L’ARN total a été extrait des échantillons tissulaires à l’aide du réactif TRIzol, et l’intégrité et la concentration de l’ARN ont été évaluées à l’aide de l’Agilent 2100 Bioanalyzer et du kit Qubit RNA HS Assay. L’ARNr a été éliminé à l’aide du kit NEBNext rRNA Depletion Kit, puis les bibliothèques de séquençage ont été préparées à l’aide du kit NEBNext Ultra II Directional RNA Library Prep Kit. Le séquençage a été réalisé sur une plateforme Illumina, avec au moins 30 millions de lectures appariées de 150 pb par échantillon.
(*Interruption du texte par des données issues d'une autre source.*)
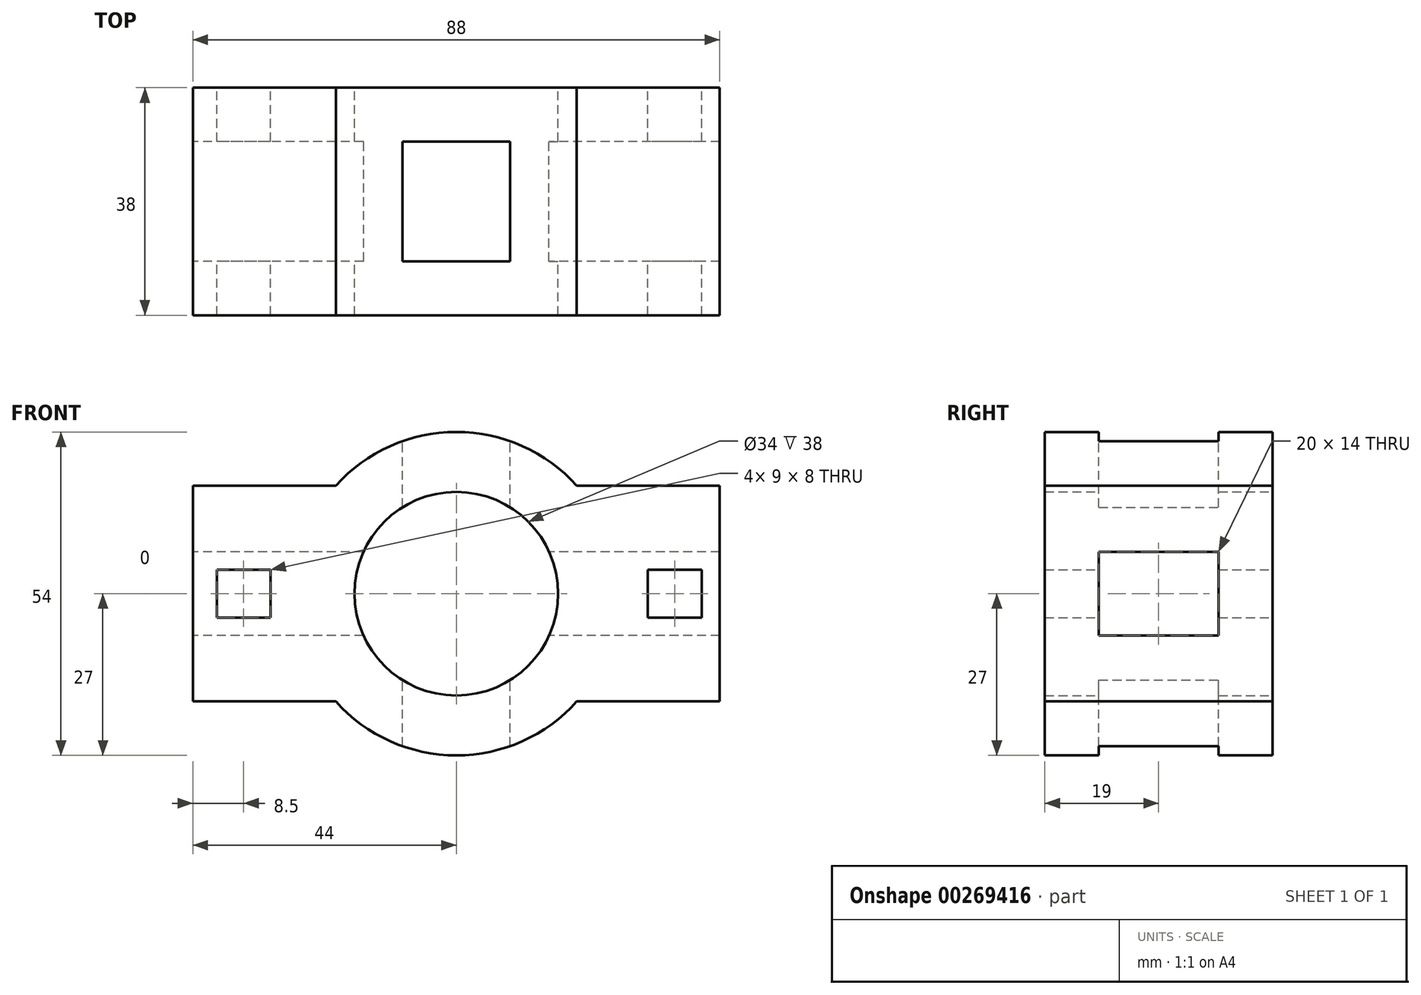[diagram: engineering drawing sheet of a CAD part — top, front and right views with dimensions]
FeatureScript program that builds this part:
annotation { "Feature Type Name" : "Feature", "Feature Type Description" : "" }
export const myFeature = defineFeature(function(context is Context, id is Id, definition is map)
    precondition{}
    {
        {
            var Q0;
            Q0=qCreatedBy(makeId("Front.planeOp"),FACE);
            var sketch = newSketch(context, id + "F0", { "sketchPlane" : qUnion([Q0])});
            skCircle(sketch, "E0", {"center": v(0, 0) * mm, "radius": 17 * mm});
            skCircle(sketch, "E1.0", {"center": v(0, 0) * mm, "radius": 27 * mm});
            skLineSegment(sketch, "E2.bottom", {"start": v(-44, -18) * mm, "end": v(44, -18) * mm});
            skLineSegment(sketch, "E2.top", {"start": v(-44, 18) * mm, "end": v(-20.12, 18) * mm});
            skLineSegment(sketch, "E2.left", {"start": v(-44, -18) * mm, "end": v(-44, 18) * mm});
            skLineSegment(sketch, "E2.right", {"start": v(44, -18) * mm, "end": v(44, 18) * mm});
            skLineSegment(sketch, "E3.bottom", {"start": v(-40, -4) * mm, "end": v(-31, -4) * mm});
            skLineSegment(sketch, "E3.top", {"start": v(-40, 4) * mm, "end": v(-31, 4) * mm});
            skLineSegment(sketch, "E3.left", {"start": v(-40, -4) * mm, "end": v(-40, 4) * mm});
            skLineSegment(sketch, "E3.right", {"start": v(-31, -4) * mm, "end": v(-31, 4) * mm});
            skLineSegment(sketch, "E4.bottom", {"start": v(32, -4) * mm, "end": v(41, -4) * mm});
            skLineSegment(sketch, "E4.top", {"start": v(32, 4) * mm, "end": v(41, 4) * mm});
            skLineSegment(sketch, "E4.left", {"start": v(32, -4) * mm, "end": v(32, 4) * mm});
            skLineSegment(sketch, "E4.right", {"start": v(41, -4) * mm, "end": v(41, 4) * mm});
            skLineSegment(sketch, "E5", {"start": v(-20.12, 18) * mm, "end": v(44, 18) * mm});
            skSolve(sketch);
        }
        {
            var Q0;
            {var subQ0=sQuery(id+"F0.wireOp",EDGE,"E2.left");Q0=makeQuery(id+"F0.imprint","IMPRINT",FACE,{"disambiguationData":[TD([[makeQuery(id+"F0.imprint","IMPRINT",EDGE,{"derivedFrom":subQ0}),-1.0]])]});}
            var Q1;
            Q1=makeQuery(id+"F0.imprint","IMPRINT",FACE,{"disambiguationData":[TD([[makeQuery(id+"F0.imprint","IMPRINT",EDGE,{"derivedFrom":sQuery(id+"F0.wireOp",EDGE,"E0")}),-1.0]])]});
            var Q2;
            {var subQ0=sQuery(id+"F0.wireOp",EDGE,"E2.top");var subQ1=sQuery(id+"F0.wireOp",EDGE,"E1.0");var subQ2=makeQuery(id+"F0.imprint","INTERSECT",VERTEX,{"disambiguationData":[OD(0.0)],"derivedFrom":[subQ1,subQ0]});Q2=makeQuery(id+"F0.imprint","IMPRINT",FACE,{"disambiguationData":[TD([[makeQuery(id+"F0.imprint","IMPRINT",EDGE,{"disambiguationData":[TD([[subQ2,1.0]])],"derivedFrom":subQ1}),1.0]])]});}
            var Q3;
            {var subQ0=sQuery(id+"F0.wireOp",EDGE,"E2.right");Q3=makeQuery(id+"F0.imprint","IMPRINT",FACE,{"disambiguationData":[TD([[makeQuery(id+"F0.imprint","IMPRINT",EDGE,{"derivedFrom":subQ0}),1.0]])]});}
            var Q4;
            {var subQ0=sQuery(id+"F0.wireOp",EDGE,"E2.bottom");var subQ1=sQuery(id+"F0.wireOp",EDGE,"E1.0");var subQ2=makeQuery(id+"F0.imprint","INTERSECT",VERTEX,{"disambiguationData":[OD(0.0)],"derivedFrom":[subQ1,subQ0]});Q4=makeQuery(id+"F0.imprint","IMPRINT",FACE,{"disambiguationData":[TD([[makeQuery(id+"F0.imprint","IMPRINT",EDGE,{"disambiguationData":[TD([[subQ2,-1.0]])],"derivedFrom":subQ1}),1.0]])]});}
            extrude(context, id + "F1", {"entities" : qUnion([Q0, Q1, Q2, Q3, Q4]), "depth" : 38 * mm});
        }
        {
            var Q0;
            Q0=makeQuery(id+"F1.opExtrude","SWEPT_FACE",FACE,{"disambiguationData":[OSD([sQuery(id+"F0.wireOp",EDGE,"E2.left")])]});
            var sketch = newSketch(context, id + "F2", { "sketchPlane" : qUnion([Q0])});
            skLineSegment(sketch, "E6.bottom", {"start": v(9, 7) * mm, "end": v(29, 7) * mm});
            skLineSegment(sketch, "E6.top", {"start": v(9, -7) * mm, "end": v(29, -7) * mm});
            skLineSegment(sketch, "E6.left", {"start": v(9, 7) * mm, "end": v(9, -7) * mm});
            skLineSegment(sketch, "E6.right", {"start": v(29, 7) * mm, "end": v(29, -7) * mm});
            skSolve(sketch);
        }
        {
            var Q0;
            Q0=makeQuery(id+"F2.imprint","IMPRINT",FACE,{"disambiguationData":[TD([[makeQuery(id+"F2.imprint","IMPRINT",EDGE,{"derivedFrom":sQuery(id+"F2.wireOp",EDGE,"E6.bottom")}),-1.0]])]});
            extrude(context, id + "F3", {"entities" : qUnion([Q0]), "operationType" : NewBodyOperationType.REMOVE, "oppositeDirection" : true, "depth" : 113.54 * mm});
        }
        {
            var Q0;
            {var subQ0=sQuery(id+"F0.wireOp",EDGE,"E2.top");Q0=makeQuery(id+"F1.opExtrude","SWEPT_FACE",FACE,{"disambiguationData":[OSD([subQ0]),TDD([makeQuery(id+"F0.imprint","IMPRINT",EDGE,{"disambiguationData":[TD([[makeQuery(id+"F0.imprint","INTERSECT",VERTEX,{"derivedFrom":[subQ0,sQuery(id+"F0.wireOp",EDGE,"E2.right")]}),1.0]])],"derivedFrom":subQ0})])]});}
            cPlane(context, id + "F4", {"entities" : qUnion([Q0]), "cplaneType" : CPlaneType.OFFSET, "offset" : 9 * mm, "width" : 152.4 * mm, "height" : 152.4 * mm});
        }
        {
            var Q0;
            Q0=qCreatedBy(id+"F4.planeOp",FACE);
            var sketch = newSketch(context, id + "F5", { "sketchPlane" : qUnion([Q0])});
            skLineSegment(sketch, "E7.bottom", {"start": v(-9, -9) * mm, "end": v(9, -9) * mm});
            skLineSegment(sketch, "E7.top", {"start": v(-9, -29) * mm, "end": v(9, -29) * mm});
            skLineSegment(sketch, "E7.left", {"start": v(-9, -9) * mm, "end": v(-9, -29) * mm});
            skLineSegment(sketch, "E7.right", {"start": v(9, -9) * mm, "end": v(9, -29) * mm});
            skSolve(sketch);
        }
        {
            var Q0;
            Q0=makeQuery(id+"F5.imprint","IMPRINT",FACE,{"disambiguationData":[TD([[makeQuery(id+"F5.imprint","IMPRINT",EDGE,{"derivedFrom":sQuery(id+"F5.wireOp",EDGE,"E7.bottom")}),-1.0]])]});
            extrude(context, id + "F6", {"entities" : qUnion([Q0]), "operationType" : NewBodyOperationType.REMOVE, "oppositeDirection" : true, "depth" : 71.63 * mm});
        }
    });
Les lectures brutes ont été traitées pour éliminer les adaptateurs et les bases de faible qualité, alignées sur le génome de référence à l’aide de l’aligneur STAR, et l’analyse différentielle de l’expression a été réalisée avec DESeq2. Les gènes significativement différentiellement exprimés ont été définis comme ceux présentant une valeur p ajustée < 0,05 et un changement de pli > 2. Le test de Tukey’s HSD a été utilisé pour la correction des tests d’hypothèses multiples, avec une valeur q < 0,001 indiquant une expression différentielle hautement significative entre les groupes.

Résultats principaux

1. Analyse génomique

L’analyse WES a révélé des profils de variants génomiques variés selon les types de tumeurs ovariennes. Les mutations les plus fréquentes dans le HGSC étaient TP53 (100 % des cas), suivies de BRCA1 (36 %) et BRCA2 (14 %). Dans le CCC, les mutations d’ARID1A (70 %) et de PIK3CA (50 %) étaient fréquentes, et des mutations de KRAS étaient présentes dans 30 % des cas. Dans l’EC, les mutations d’ARID1A (54 %), de PTEN (46 %) et de PIK3CA (46 %) étaient courantes. Dans les BOTs, les mutations les plus fréquentes étaient KRAS (43 %) et BRAF (57 %), avec des mutations d’ARID1A, PIK3CA, CTNNB1, PTEN et MSH2 à une fréquence de 14 %.

2. Analyse RNA-seq

L’analyse RNA-seq a montré une similitude transcriptionnelle significative entre les BOTs et l’EC. L’analyse en composantes principales (PCA) et le clustering hiérarchique ont révélé un chevauchement important des profils d’expression génique entre les BOTs et l’EC. L’analyse différentielle de l’expression a identifié seulement 2 gènes différentiellement exprimés (DEGs) entre les BOTs et l’EC, contre 108 et 87 DEGs entre les BOTs et le HGSC ou le CCC, respectivement.

Conclusions et implications

Cette étude révèle pour la première fois une similitude transcriptionnelle significative entre les BOTs et l’EC, remettant en question la classification traditionnelle des tumeurs ovariennes. Cette découverte suggère que les BOTs et l’EC pourraient partager certaines voies oncogéniques ou des facteurs du microenvironnement tumoral, indiquant que les caractéristiques moléculaires des BOTs pourraient être plus proches de celles de l’EC que des autres types de cancer de l’ovaire. Cette découverte fournit de nouvelles perspectives pour la classification moléculaire des BOTs et ouvre de nouvelles voies de recherche pour les stratégies thérapeutiques.

Points forts de l’étude

  1. Similitude transcriptionnelle : Première découverte d’une similitude transcriptionnelle significative entre les BOTs et l’EC, révélant des mécanismes moléculaires potentiellement partagés.
  2. Analyse génomique : Utilisation combinée du WES et du RNA-seq pour une analyse complète des caractéristiques génomiques et transcriptionnelles des BOTs et d’autres types de cancer de l’ovaire.
  3. Implications cliniques : Les résultats pourraient influencer le diagnostic et les stratégies thérapeutiques des BOTs, suggérant que les traitements des BOTs pourraient s’inspirer de ceux de l’EC.

Autres informations pertinentes

Les limites de cette étude incluent un échantillon de petite taille et une hétérogénéité tumorale élevée. Les recherches futures devront élargir la taille de l’échantillon et explorer davantage les mécanismes moléculaires et les corrélations cliniques entre les BOTs et l’EC.